The rest, of course, would require ongoing maintenance. The windows of spun sugar were good for a single winter, if that; the piped-on lintels and windowsills would need to be remade every spring, even when the icing was reinforced with Elmer’s glue. The tiles made of lollipops, the specially ordered shafts of candy cane that served as banisters and railings, held up, but faded in the summer heat and had to be replaced. What could be more depressing than elderly-looking candy?
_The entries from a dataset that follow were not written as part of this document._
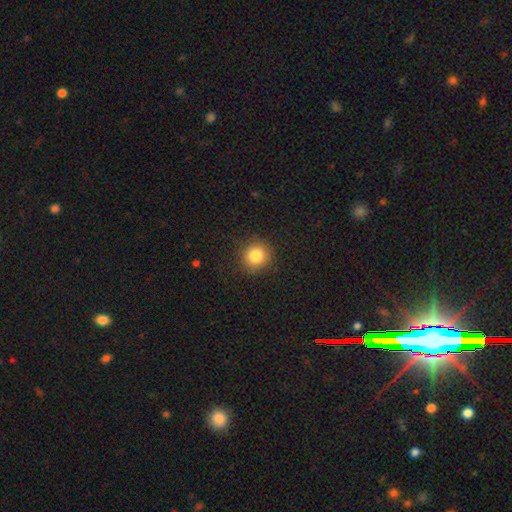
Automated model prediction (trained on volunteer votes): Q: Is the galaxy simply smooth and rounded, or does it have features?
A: smooth — 82%.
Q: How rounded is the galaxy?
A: round — 91%.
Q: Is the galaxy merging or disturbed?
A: none — 89%.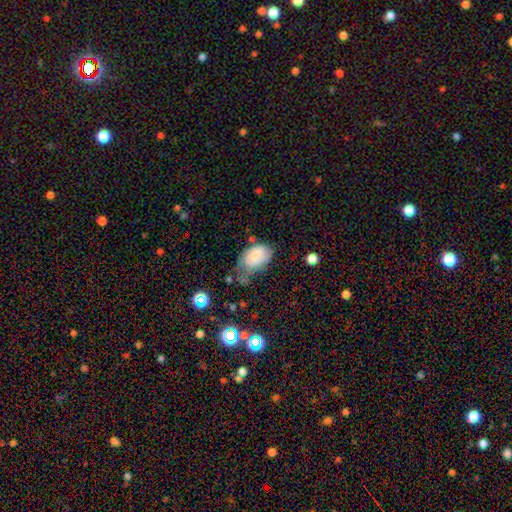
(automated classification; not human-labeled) The model was most divided on "merging": minor disturbance: 38%, none: 30%, major disturbance: 24%, merger: 9%. More confident: how rounded — in between (88%); smooth or featured — smooth (73%).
The house, however, was charming, in its insane and lavishly reckless way, all the more so because it put out its lurid colors, emanated its smells of sugar and ginger, in a tree-shadowed glade far from even the most rudimentary of roads.
And then you waited.
You had—it was probably a miscalculation—expected a more exploratory spirit among the local youngsters, whatever their general devotion to decent behavior. Where were the sweet little picnickers; where were the boy gangs looking for hideouts where they could (with your approval) imbibe the whiskey they needed in order to fully imagine themselves? Where were the young lovers in search of secret sylvan places they could claim as their own?
Time did not pass quickly. There wasn’t much for you to do. You found yourself replacing the frosting and lollipops more often than necessary, simply because you needed projects, and because (it was a little crazy, but you didn’t regret a trace of craziness in yourself) you wondered if a heightened version—a sharpening of cookie smell, some other manufacturer who produced candy with brighter stripes and swirls—might make a difference.
As eighty approached, your first and only visitors were not quite who you’d been expecting. They looked promising when they first emerged, blinking with surprise, from among the tree trunks into the little clearing in which your house stood.
They were sexy, the girl as well as the boy, with their starved and foxy faces—that hungrily alert quality you see sometimes in kids who’ve been knocked around a little. They were pierced and tattooed. And they were, even more gratifyingly, ravenous. The boy didn’t seem to mind that the handfuls of icing he stuffed into his mouth were so clearly held together with paste. The girl sucked seductively (with the cartoonish lewdness of girls taught by porn rather than experience) on a scarlet lollipop.
The boy said, through a mouthful of icing and Elmer’s, “Hey, Grandma, what’s up?”
The girl just smiled at him, tongue pressed to lollipop, as if he were clever and intoxicatingly dangerous; as if he were a rebel and a hero.
And what, exactly, did you expect those young psychopaths, those beaten children, to do, after they’d eaten half your house, without the remotest expression of wonder, or even of simple politeness? Were you surprised that they ransacked the place, eating their way from room to room, stopping every now and then to mock the bits of jewelry they found (she, with your pearls around her neck: “Our mother has pearls like these, how do you like them on me?”) or the vase you’d had since your grandmother died, into which the boy took a long, noisy piss. Did you think they’d fail to complain, ultimately, that there seemed to be nothing here but candy to eat, that they needed a little protein as well?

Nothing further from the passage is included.